Cost-of-living impacts Africa's remittance market – Western Union
Africa's remittance inflows and outflows continue to grow with the flourishing fintech sector, but consumers have been hard hit by global cost-of-living increases and are looking to more digital transfer innovations in the future. Those are some of the key takeaways from Western Union's recently published Global Money Transfer Index.
The Africa-specific report documents money transfers in five African nations: Kenya, South Africa, Nigeria, Senegal and Morocco.
The survey asked consumers how, when and why they use international money transfer capabilities today, as well as their expectations for tomorrow.
"We find a majority of Africa's consumers receive money transfers at least once a month (62%), and 59% send funds across borders at the same rate.

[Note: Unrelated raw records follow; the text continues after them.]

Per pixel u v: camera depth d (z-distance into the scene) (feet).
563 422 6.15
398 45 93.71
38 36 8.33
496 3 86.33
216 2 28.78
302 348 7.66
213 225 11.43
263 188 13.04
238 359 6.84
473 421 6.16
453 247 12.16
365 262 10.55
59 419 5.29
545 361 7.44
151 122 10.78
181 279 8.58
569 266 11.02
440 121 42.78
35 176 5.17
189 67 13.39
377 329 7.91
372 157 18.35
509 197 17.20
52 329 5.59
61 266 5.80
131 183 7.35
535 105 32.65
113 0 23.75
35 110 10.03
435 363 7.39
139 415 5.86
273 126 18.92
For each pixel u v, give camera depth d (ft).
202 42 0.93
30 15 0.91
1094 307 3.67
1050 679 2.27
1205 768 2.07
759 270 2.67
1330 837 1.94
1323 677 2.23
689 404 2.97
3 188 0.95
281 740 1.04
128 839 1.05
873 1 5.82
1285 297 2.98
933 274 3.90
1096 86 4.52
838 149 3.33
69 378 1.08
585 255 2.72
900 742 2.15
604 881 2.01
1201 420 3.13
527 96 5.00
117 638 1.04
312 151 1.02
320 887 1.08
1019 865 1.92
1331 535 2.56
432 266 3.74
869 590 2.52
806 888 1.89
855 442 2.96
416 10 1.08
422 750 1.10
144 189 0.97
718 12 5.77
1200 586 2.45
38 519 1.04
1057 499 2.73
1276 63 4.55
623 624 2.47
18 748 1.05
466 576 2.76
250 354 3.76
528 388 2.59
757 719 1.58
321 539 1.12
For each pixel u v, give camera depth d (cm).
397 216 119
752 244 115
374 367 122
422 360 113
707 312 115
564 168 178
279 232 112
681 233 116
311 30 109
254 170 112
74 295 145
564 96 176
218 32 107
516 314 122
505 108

Perhaps unsurprisingly, the lion's share of consumers who receive funds like to collect money using standalone digital channels (57%). But the same consumers tell us that in future, choice of channels will be key," Mohamed Touhami el Ouazzani, regional VP for Africa at Western Union, wrote in the report's foreword.
Ouazzani said that money transfers "are the beating heart of families and communities" in Africa and the remittance industry is still growing. The continent alone already accounts for 70% of the world's $1 trillion value in mobile money services.
Nearly two-thirds of consumers in the five African countries opt for digital-only transfers now, with 54% committing to the same methods in future.
Despite an already strong take-up of digital remittances, not every consumer is convinced. This mostly comes down to trust with 23% of receivers and 18% of senders expressing doubt about the reliability of online only transfers.
"Meanwhile, the cost-of-living squeeze means consumers are relying more on money transfers. Already, 81% of receivers across the continent are asking senders for bigger sums. A large majority of senders (72%) agree they must transfer more money – but they're also feeling the pinch, since 72% reveal they cannot afford to send receivers as much as they used to," Ouazzani said.
"Money anxieties seem unlikely to abate in the year to come. More than three-quarters of receivers (78%) say they must ask senders for even bigger transfers in 2023, with 76% of senders agreeing," he continued.
"Consumers are driving demand. Seventy-eight percent of receivers would prefer to have money sent directly to a payment card or e-wallet that does not require a bank account. Some 84% of senders want features that help monitor exchange rates in real-time. With such interest and enthusiasm in evidence it's obviously an exciting era for Africa's remittance, and the broader financial services, ecosystem," Ouazzani added.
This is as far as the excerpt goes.